# What is required
Quote word for word the stretch of the records from the line containing "ದೇವತೆಗಳಾಗಿದ್ದರು" through the line containing "লাইব্রেরিঘরে", including both of those lines.

━━━━━━━━━━

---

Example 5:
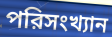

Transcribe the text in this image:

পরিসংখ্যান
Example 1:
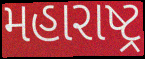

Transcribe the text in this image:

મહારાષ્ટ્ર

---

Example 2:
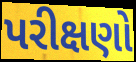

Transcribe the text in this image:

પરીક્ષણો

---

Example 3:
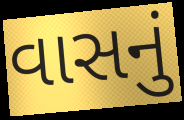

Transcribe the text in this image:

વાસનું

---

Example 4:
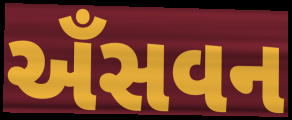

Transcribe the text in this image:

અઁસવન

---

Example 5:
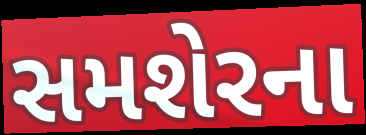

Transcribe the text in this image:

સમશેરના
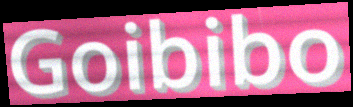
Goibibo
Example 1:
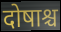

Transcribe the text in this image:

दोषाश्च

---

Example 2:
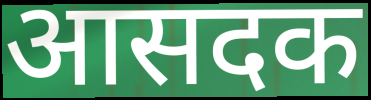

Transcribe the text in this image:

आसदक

━━━━━━━━━━

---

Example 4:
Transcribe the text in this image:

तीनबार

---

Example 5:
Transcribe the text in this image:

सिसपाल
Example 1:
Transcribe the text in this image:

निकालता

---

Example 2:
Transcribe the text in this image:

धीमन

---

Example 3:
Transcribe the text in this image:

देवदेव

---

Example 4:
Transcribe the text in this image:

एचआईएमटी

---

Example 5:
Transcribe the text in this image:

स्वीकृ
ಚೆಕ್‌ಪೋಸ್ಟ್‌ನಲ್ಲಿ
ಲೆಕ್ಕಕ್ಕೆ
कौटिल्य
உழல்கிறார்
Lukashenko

━━━━━━━━━━

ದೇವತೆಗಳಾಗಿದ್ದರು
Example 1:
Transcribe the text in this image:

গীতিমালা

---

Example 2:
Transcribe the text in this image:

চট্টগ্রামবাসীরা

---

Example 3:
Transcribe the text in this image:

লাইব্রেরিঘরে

━━━━━━━━━━

# Result
ದೇವತೆಗಳಾಗಿದ್ದರು
Example 1:
Transcribe the text in this image:

গীতিমালা

---

Example 2:
Transcribe the text in this image:

চট্টগ্রামবাসীরা

---

Example 3:
Transcribe the text in this image:

লাইব্রেরিঘরে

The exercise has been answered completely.